Der Schauspieler Robert Hunger-Bühler arbeitet mit den grossen Regisseuren: Marthaler, Stein oder Zadek. Und an den grossen Häusern: an der Schaubühne, am Burgtheater, am Zürcher Schauspielhaus. Dass der Bühnenstar Kindheit und Jugend in Aarau verbracht hat, ist kaum bekannt. Jetzt ist Hunger-Bühler vorübergehend nach Aarau zurückgekehrt. Geholt hat ihn Peter-Jakob Kelting, Leiter des Theaters Tuchlaube. Hunger-Bühlers Mission: die Herstellung einer Bühnenfassung des im Nachlass von Hermann Burger entdeckten Romans «Lokalbericht», Regie inklusive. Wir haben Robert Hunger-Bühler (63) im Café Tuchlaube in Aarau getroffen und mit ihm über Hermann Burger gesprochen. Wie es sich anfühlt, wenn man nach über 40 Jahren wieder in der Stadt der Kindheit ankommt.

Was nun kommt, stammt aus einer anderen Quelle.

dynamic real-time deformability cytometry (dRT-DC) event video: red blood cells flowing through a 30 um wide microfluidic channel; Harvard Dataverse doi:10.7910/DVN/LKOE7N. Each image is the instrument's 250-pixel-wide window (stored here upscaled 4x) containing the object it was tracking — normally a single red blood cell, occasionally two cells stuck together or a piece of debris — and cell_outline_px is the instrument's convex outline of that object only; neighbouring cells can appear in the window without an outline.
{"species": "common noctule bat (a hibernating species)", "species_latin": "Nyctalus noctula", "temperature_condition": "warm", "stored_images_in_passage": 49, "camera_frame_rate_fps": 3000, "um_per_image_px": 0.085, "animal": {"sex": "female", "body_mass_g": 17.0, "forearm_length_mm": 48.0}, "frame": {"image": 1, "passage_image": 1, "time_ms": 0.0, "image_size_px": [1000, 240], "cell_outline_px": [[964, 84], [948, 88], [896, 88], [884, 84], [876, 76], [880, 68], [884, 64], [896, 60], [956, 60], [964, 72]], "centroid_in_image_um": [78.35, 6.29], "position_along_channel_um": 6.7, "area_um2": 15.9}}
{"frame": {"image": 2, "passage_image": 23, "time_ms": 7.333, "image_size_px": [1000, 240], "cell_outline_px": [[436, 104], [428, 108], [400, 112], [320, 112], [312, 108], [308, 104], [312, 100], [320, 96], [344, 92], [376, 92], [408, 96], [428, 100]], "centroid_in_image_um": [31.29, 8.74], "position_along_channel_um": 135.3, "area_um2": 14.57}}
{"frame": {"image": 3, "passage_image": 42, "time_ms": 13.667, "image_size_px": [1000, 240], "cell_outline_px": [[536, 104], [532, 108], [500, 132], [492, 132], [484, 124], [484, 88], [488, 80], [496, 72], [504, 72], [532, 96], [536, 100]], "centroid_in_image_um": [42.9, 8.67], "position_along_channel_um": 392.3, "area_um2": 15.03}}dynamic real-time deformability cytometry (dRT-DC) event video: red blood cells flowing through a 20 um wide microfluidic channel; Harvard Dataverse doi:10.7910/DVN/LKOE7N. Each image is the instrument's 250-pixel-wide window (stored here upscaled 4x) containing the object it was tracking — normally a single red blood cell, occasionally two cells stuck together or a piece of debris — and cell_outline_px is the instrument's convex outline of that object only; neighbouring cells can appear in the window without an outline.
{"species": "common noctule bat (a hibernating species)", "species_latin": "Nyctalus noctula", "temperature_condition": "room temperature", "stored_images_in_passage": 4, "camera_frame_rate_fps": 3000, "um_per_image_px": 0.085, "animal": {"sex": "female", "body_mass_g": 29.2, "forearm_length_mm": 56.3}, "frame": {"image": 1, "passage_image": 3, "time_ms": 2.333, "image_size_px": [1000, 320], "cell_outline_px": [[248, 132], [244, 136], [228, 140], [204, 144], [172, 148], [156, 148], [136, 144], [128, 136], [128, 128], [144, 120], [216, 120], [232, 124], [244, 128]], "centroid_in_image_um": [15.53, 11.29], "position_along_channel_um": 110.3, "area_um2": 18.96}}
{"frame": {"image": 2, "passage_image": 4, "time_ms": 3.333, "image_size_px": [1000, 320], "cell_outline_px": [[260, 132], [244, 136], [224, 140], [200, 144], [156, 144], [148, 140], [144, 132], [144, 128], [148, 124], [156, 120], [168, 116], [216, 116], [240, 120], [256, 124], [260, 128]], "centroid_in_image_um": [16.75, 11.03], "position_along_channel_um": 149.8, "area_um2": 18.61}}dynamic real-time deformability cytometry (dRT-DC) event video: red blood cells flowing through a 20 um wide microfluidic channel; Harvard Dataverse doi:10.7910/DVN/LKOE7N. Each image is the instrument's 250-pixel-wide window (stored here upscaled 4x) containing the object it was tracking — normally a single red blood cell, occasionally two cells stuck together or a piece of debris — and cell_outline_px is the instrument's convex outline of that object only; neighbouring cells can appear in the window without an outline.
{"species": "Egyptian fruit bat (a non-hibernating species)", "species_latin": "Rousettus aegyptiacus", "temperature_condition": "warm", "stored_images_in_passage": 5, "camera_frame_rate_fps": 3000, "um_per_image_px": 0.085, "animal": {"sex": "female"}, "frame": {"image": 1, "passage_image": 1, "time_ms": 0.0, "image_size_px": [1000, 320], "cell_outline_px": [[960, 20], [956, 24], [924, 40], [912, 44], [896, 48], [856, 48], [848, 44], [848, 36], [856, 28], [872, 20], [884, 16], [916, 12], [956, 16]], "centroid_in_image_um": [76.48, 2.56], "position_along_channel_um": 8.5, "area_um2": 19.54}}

Und wie fühlt es sich an? «Es ist wahnsinnig», sagt Hunger-Bühler. «Normalerweise muss ich mir bei einer Arbeit mit einem neuen Stoff zuerst Bilder schaffen. Diesmal ist das ganz anders. Die Erinnerung an das Aarau meiner Kindheit erzeugte eine Überfülle von Bildern. Ich musste sie nicht suchen, sondern reduzieren.»

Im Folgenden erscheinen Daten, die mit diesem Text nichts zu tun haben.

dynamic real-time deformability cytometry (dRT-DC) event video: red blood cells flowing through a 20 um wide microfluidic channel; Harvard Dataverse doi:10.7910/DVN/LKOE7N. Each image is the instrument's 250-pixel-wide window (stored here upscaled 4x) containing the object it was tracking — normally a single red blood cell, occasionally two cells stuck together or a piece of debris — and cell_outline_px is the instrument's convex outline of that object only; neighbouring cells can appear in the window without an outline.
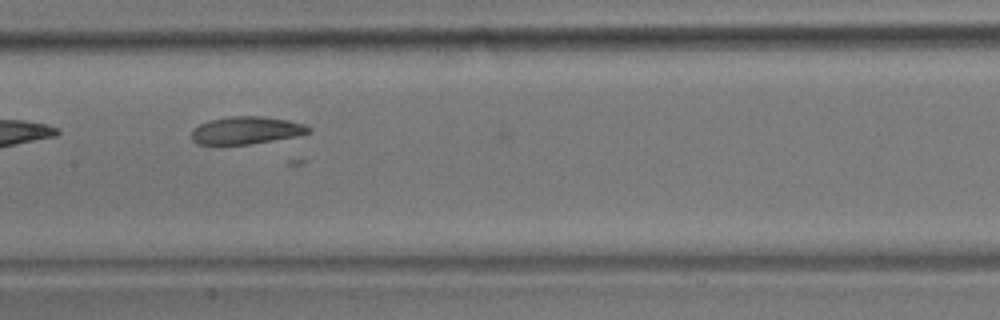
{"species": "common noctule bat (a hibernating species)", "species_latin": "Nyctalus noctula", "temperature_condition": "room temperature", "stored_images_in_passage": 5, "camera_frame_rate_fps": 3000, "um_per_image_px": 0.085, "animal": {"sex": "male", "body_mass_g": 17.9}, "frame": {"image": 1, "passage_image": 4, "time_ms": 3.333, "image_size_px": [1000, 320], "cell_outline_px": [[312, 132], [296, 136], [248, 144], [196, 144], [192, 140], [192, 132], [200, 124], [212, 120], [232, 116], [264, 116], [288, 120], [304, 124], [312, 128]], "centroid_in_image_um": [20.98, 11.07], "position_along_channel_um": 186.4, "area_um2": 18.55}}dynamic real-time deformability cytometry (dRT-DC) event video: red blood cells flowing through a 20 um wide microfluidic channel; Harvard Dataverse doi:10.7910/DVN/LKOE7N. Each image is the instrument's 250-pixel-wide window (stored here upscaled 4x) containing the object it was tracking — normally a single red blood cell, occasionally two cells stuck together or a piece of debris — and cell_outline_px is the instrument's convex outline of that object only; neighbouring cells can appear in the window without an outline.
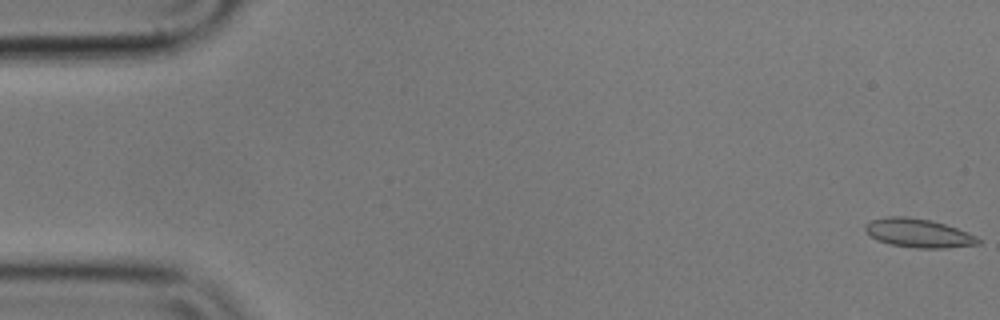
{"species": "common noctule bat (a hibernating species)", "species_latin": "Nyctalus noctula", "temperature_condition": "cold", "stored_images_in_passage": 10, "camera_frame_rate_fps": 3000, "um_per_image_px": 0.085, "animal": {"sex": "male", "body_mass_g": 17.9}, "frame": {"image": 1, "passage_image": 1, "time_ms": 0.0, "image_size_px": [1000, 320], "cell_outline_px": [[980, 244], [944, 248], [916, 248], [892, 244], [880, 240], [872, 236], [864, 228], [864, 224], [872, 220], [888, 216], [908, 216], [932, 220], [956, 228], [976, 236], [980, 240]], "centroid_in_image_um": [78.08, 19.8], "position_along_channel_um": 6.9, "area_um2": 18.67}}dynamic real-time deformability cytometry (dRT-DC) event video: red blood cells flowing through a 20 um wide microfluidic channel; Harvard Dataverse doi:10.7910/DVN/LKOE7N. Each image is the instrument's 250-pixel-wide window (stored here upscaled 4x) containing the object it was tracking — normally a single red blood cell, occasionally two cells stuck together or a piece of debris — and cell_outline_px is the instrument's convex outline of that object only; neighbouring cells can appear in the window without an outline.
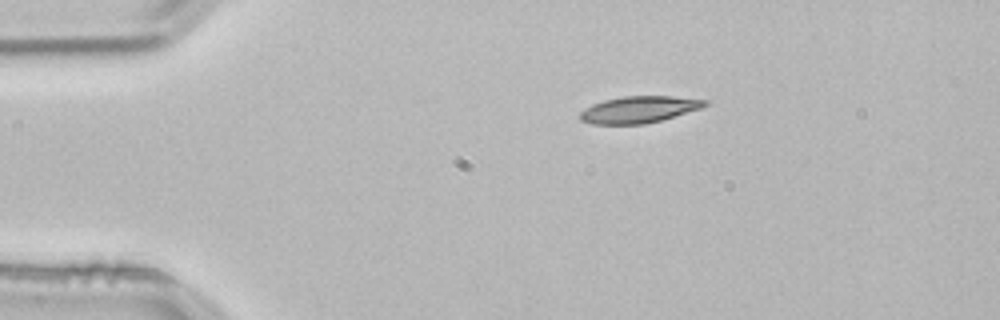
{"species": "common noctule bat (a hibernating species)", "species_latin": "Nyctalus noctula", "temperature_condition": "room temperature", "stored_images_in_passage": 44, "camera_frame_rate_fps": 3000, "um_per_image_px": 0.085, "animal": {"sex": "male", "body_mass_g": 21.5, "forearm_length_mm": 52.0}, "frame": {"image": 1, "passage_image": 1, "time_ms": 0.0, "image_size_px": [1000, 320], "cell_outline_px": [[708, 104], [700, 108], [660, 120], [644, 124], [592, 124], [580, 120], [580, 112], [584, 108], [592, 104], [604, 100], [624, 96], [672, 96], [708, 100]], "centroid_in_image_um": [54.27, 9.3], "position_along_channel_um": 30.7, "area_um2": 19.25}}
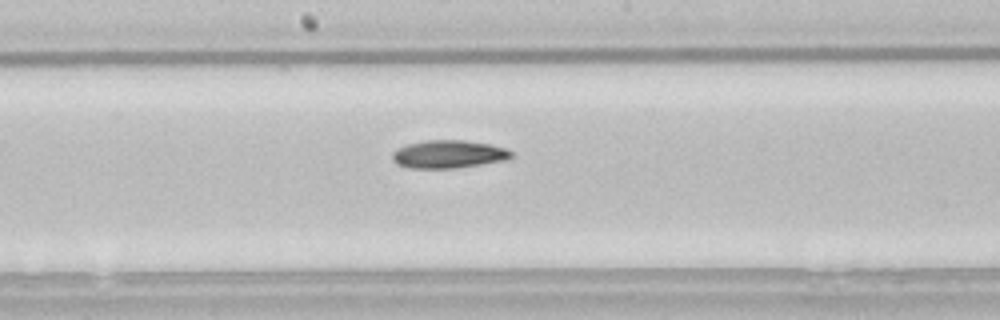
{"frame": {"image": 2, "passage_image": 19, "time_ms": 6.0, "image_size_px": [1000, 320], "cell_outline_px": [[512, 156], [504, 160], [456, 168], [412, 168], [400, 164], [392, 160], [392, 152], [396, 148], [408, 144], [428, 140], [464, 140], [492, 144], [504, 148], [512, 152]], "centroid_in_image_um": [38.11, 13.09], "position_along_channel_um": 210.1, "area_um2": 19.19}}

Robert Hunger-Bühler wurde in Aarau gründlich sozialisiert. Er spielte Fussball beim FC Aarau und brachte es bis in die Aargauer Auswahl; er war Pfadfinder in der katholischen Abteilung St. Georg und talentierter Leichtathlet.
Die grosse Familie Hungerbühler lebte am Rande von Aarau. Stundenlang sei er durch den nahen Wald von Roggenhausen gestreift; im Wald habe er sich frei und befreit von der einengenden Schule gefühlt.
Unverhofft trat die Schauspielerei in sein Leben. «In der Bezirksschule mussten wir einen Vortrag halten. Das tat ich – und eher unbewusst habe ich meinen Text dann ziemlich auswendig rezitiert. Lehrer Stirnemann hörte sich das aufmerksam an und sagt dann lakonisch: ‹Röbeli, dafür gib es einen Beruf›.»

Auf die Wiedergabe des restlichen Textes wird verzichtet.